Share

Bab 7. Pembelaan Rudi

"Uda? Kok nggak memberi kabar dulu kalau mau datang?" tanya Rudi kaget melihat kakak lelaki Rani sedang berdiri di depan rumahnya. Wajahnya tampak tak bersahabat. 

"Mana adikku?" tanya Aris langsung masuk ke dalam ruang tamu rumah Rudi. 

"Ran! Rani!" 

Aris memanggil-manggil adiknya dan beranjak menuju ruang tengah. Rudi segera berlari mengejar kakak iparnya.

"Tunggu, Da. Rani tidak ada di sini!"

Aris menghentikan langkahnya dan membalikkan badannya menatap ke arah Rudi.

"Kalau Rani tidak ada di sini, kenapa kamu nggak nyari adikku? Kenapa kamu justru membiarkan Rani menghilang? Apa kamu sudah lapor polisi, hah?" tanya Aris sambil mencengkram kerah baju Rudi. 

Rudi merinding melihat tangan kanan Aris terkepal ke arahnya. Tapi dikuat-kuatkan hatinya lalu dia menatap ke arah kakak iparnya. 

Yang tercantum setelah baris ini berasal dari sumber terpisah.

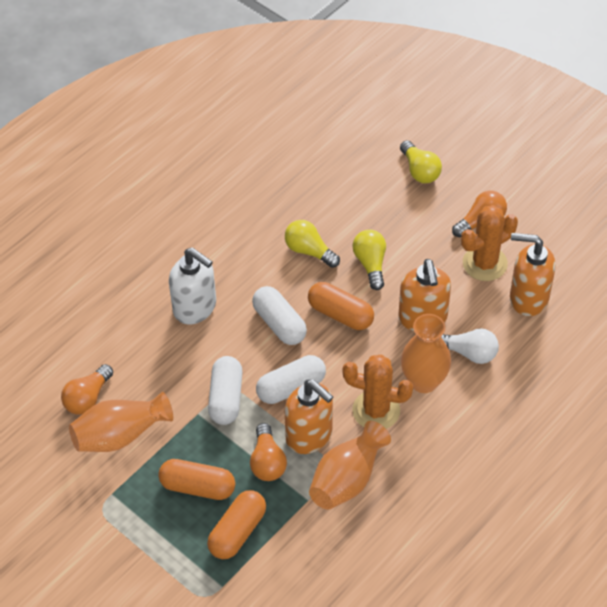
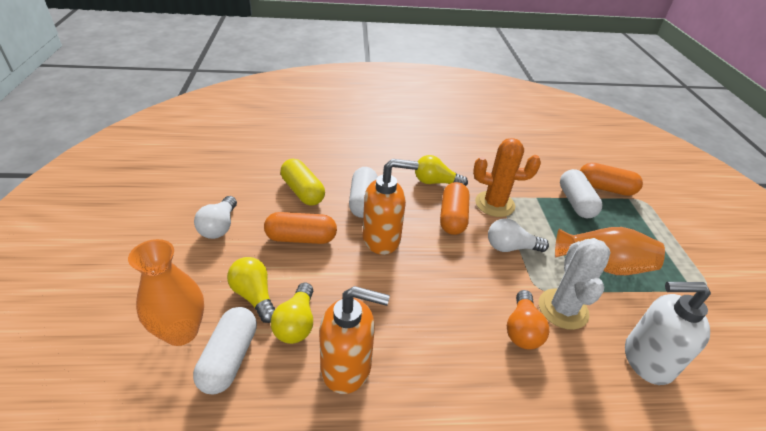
orange cactus: [342,354,413,429] [461,205,518,281] = 2 -> [473,138,541,217] = 1
orange light bulb: [61,364,113,415] [250,423,287,481] [452,191,507,238] = 3 -> [507,290,549,350] = 1
orange soap dispenser: [285,379,333,454] [399,259,451,331] [510,233,555,316] = 3 -> [319,286,390,394] [363,159,419,255] = 2
orange vase: [69,392,173,452] [309,421,391,510] [401,314,451,393] = 3 -> [128,239,204,346] [555,227,665,275] = 2
white cactus: none = 0 -> [539,238,611,330] = 1
white light bulb: [441,328,499,364] = 1 -> [194,196,237,239] [488,218,549,252] = 2
yellow capsule: none = 0 -> [281,159,325,206] = 1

"Uda, seharusnya bukan Uda yang marah. Tapi aku!" tukas Rudi. Matanya menatap tajam ke arah Aris. 

"Apa maksud kamu? Katakan?!"

"Uda duduk dulu. Akan kuambilkan kertas berisi pesan terakhir Rani," tukas Rudi berlalu dari ruang tamu menuju kamarnya. 

"Ini." 

Rudi memberikan secarik kertas yang hampir lusuh yang karena terlalu sering dibacanya. 

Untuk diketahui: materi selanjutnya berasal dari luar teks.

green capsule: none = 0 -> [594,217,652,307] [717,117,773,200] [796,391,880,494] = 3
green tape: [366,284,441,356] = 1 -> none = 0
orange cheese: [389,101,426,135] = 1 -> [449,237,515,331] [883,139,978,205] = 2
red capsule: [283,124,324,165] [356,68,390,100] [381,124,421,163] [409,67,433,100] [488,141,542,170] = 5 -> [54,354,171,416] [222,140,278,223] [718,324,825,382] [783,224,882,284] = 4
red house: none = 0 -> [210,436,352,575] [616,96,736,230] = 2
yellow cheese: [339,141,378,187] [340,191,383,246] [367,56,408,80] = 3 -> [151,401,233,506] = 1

Aris membuka lipatan kertas itu dan membacanya. Sementara itu Rudi menunggu dengan dada berdebar kencang. Sambil melihat reaksi kakak iparnya, disusunnya kalimat yang pas untuk membela diri. 

Setelah membaca surat itu, Aris mendelik pada Rudi. 

"Tulisannya memang tulisan Rani. Tapi kenapa ada masalah utang? Utang apa ini? Bisa-bisanya kamu berhutang tapi Rani yang kena getahnya?"

"Itu hutang Rani, Mas. Saat aku kesulitan uang, Rani yang memutuskan berhutang dan justru menyalahkan aku dengan menganggap bahwa hutang yang dimilikinya disebabkan oleh kondisi ku yang tidak mampu menafkahinya sehingga dia menganggap kalau hutangnya adalah hutangku," tukas Rudi berbohong.

Aris menggeleng cepat. "Aku tidak percaya. Aku mengenal adikku. Rani adalah tipe orang yang tidak mungkin berhutang jika tidak terpaksa banget. Lagipula kalau dia butuh uang, dia bisa saja bilang padaku daripada berhutang pada bank Emok atau siapalah itu."

Rudi mendelik. 

"Jadi Uda nuduh aku yang berhutang dan mengkambinghitamkan pada Rani, gitu? Asal Mas tahu ya, Rani itu boros. Seluruh gaji yang kuberikan pada Rani selalu habis. Itupun masih hutang pada bank Emok. Dan sekarang dia malah memilih minggat dengan petugas bank Emok agar tidak bayar hutang!"

"Aku tidak percaya kalau Rani minggat dengan pegawai bank Emok. Sekarang dimana kantor atau rumah karyawan banknya? Biar aku yang kesana dan memastikan sendiri kemana Rani pergi jika kamu tidak bernyali!"

Rudi tercengang mendengarkan perkataan Aris. 

"Mana kutahu, Da. Aku kan tidak pernah ada urusan dengan bank Emok atau debt kolektor jenis lain. Jangan tanya aku dong! Lagipula nomor Rani juga jelas-jelas tidak bisa dihubungi. Jadi mana aku tahu dia dimana?!"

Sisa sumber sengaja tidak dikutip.